*Problem to work on*: From the first record to the last, write each one out again exactly.

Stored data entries
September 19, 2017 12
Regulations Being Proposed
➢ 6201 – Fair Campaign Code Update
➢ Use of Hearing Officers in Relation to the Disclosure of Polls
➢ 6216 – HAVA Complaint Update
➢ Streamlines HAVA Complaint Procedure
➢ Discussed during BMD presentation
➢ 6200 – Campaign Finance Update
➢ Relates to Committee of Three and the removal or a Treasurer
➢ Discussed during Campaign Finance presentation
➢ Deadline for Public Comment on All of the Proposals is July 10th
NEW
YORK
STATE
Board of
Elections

*Answer area*:
September 19, 2017 12
Regulations Being Proposed
➢ 6201 – Fair Campaign Code Update
➢ Use of Hearing Officers in Relation to the Disclosure of Polls
➢ 6216 – HAVA Complaint Update
➢ Streamlines HAVA Complaint Procedure
➢ Discussed during BMD presentation
➢ 6200 – Campaign Finance Update
➢ Relates to Committee of Three and the removal or a Treasurer
➢ Discussed during Campaign Finance presentation
➢ Deadline for Public Comment on All of the Proposals is July 10th
NEW
YORK
STATE
Board of
Elections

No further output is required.